I guess this is the native Midwesterner in me. I grew up driving past corn fields, pastures filled with Holsteins and Guernseys, pigs and beef cattle. The Andover gardens, the orchard and the bees, along with our small woods satisfied this part of my soul. I’m going to investigate local CSA’s, see if that’s a route back into this world. We have to buy groceries anyway, so why not from folks who share a philosophical position close to my own.

It was a week of this sort of activity, getting ready for the storm, catching up on errands. My exercise, Jennie’s Dead work suffered, but my choice. This week I’m back at all of that, going to On the Move Fitness on Thursday for a new workout.
If you’re an alcoholic like I am, you learn early in treatment that the geographical escape won’t work. Wherever you go, there you are is the saying. It’s true that the addictive part of my personality follows me from place to place as well as through time. Even so, this move to Colorado has awakened me to an unexpected benefit of leaving a place, especially ones invested with a lot of meaning.
While it’s true, in the wherever you go there you are sense, that these memories and social roles, the feeling of a continuous self that lived outside Nevis, in Irvine Park, worked at the God Box on Franklin Avenue remain, they are no longer a thick web in which I move and live and have my being, they no longer reinforce themselves on a daily, minute by minute basis.
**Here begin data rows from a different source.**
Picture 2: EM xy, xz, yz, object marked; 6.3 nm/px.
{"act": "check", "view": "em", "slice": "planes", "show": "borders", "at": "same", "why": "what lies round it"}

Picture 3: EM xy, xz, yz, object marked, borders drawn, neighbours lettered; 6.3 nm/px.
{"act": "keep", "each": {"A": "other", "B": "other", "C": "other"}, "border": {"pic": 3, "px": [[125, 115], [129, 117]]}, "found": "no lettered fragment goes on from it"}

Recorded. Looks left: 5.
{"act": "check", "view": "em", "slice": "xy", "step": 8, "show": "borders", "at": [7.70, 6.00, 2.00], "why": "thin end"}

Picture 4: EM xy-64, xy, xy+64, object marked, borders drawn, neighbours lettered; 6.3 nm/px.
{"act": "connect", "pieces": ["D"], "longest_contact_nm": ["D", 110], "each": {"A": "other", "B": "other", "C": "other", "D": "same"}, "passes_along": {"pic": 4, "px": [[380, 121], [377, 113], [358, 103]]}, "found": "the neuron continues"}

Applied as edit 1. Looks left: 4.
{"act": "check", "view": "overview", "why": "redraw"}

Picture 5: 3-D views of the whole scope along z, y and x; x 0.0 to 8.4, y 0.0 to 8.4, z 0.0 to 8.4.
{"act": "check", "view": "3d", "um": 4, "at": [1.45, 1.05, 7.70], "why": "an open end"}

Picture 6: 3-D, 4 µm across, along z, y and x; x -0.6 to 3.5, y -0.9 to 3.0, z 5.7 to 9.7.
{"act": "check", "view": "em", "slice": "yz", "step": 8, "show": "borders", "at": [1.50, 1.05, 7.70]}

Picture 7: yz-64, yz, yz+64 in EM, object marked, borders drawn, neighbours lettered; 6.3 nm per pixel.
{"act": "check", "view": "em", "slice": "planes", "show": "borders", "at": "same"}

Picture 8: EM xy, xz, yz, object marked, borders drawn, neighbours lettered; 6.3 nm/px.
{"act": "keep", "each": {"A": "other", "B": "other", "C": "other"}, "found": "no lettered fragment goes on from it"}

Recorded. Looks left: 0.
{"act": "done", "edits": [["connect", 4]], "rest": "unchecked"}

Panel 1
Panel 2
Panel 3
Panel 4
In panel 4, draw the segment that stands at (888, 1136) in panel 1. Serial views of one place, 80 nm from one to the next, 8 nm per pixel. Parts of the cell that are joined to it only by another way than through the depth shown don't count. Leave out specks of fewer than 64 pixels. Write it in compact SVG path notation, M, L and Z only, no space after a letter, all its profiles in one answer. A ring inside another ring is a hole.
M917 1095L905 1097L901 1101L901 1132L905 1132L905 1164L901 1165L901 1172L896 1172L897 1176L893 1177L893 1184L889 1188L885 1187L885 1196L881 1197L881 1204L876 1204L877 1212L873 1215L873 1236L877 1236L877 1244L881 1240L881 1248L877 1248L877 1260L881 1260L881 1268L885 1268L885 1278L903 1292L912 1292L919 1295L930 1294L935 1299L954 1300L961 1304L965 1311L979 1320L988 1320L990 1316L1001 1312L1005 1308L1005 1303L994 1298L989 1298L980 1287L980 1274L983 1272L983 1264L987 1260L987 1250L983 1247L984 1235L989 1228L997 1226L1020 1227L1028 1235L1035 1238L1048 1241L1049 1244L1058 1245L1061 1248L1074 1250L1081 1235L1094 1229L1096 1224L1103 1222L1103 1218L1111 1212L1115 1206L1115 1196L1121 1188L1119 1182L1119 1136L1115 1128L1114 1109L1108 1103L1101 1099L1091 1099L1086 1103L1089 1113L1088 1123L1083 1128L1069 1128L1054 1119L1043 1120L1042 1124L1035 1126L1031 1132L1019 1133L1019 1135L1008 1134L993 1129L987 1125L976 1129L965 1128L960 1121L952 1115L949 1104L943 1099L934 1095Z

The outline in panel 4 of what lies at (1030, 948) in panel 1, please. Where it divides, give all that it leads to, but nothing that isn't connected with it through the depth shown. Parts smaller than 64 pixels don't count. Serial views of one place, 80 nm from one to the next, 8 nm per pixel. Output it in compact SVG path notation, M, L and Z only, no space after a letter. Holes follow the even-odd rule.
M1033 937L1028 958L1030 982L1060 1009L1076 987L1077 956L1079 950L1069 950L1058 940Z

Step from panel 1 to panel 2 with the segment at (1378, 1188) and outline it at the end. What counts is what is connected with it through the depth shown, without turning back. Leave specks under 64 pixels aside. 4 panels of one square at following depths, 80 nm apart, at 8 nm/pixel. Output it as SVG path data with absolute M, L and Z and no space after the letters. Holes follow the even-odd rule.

And so their impact fades.
This is obvious, yes, but its effect is not. This unexperienced territory leaves open the possibility of new aspects of the self emerging triggered by new relationships, new roles, new physical anchors for memories. Evergreen, for example, now plays a central part in our weekly life. We go over there for Beth Evergreen. We go there to eat. Jon and the grandkids are going there to play in the lake this morning.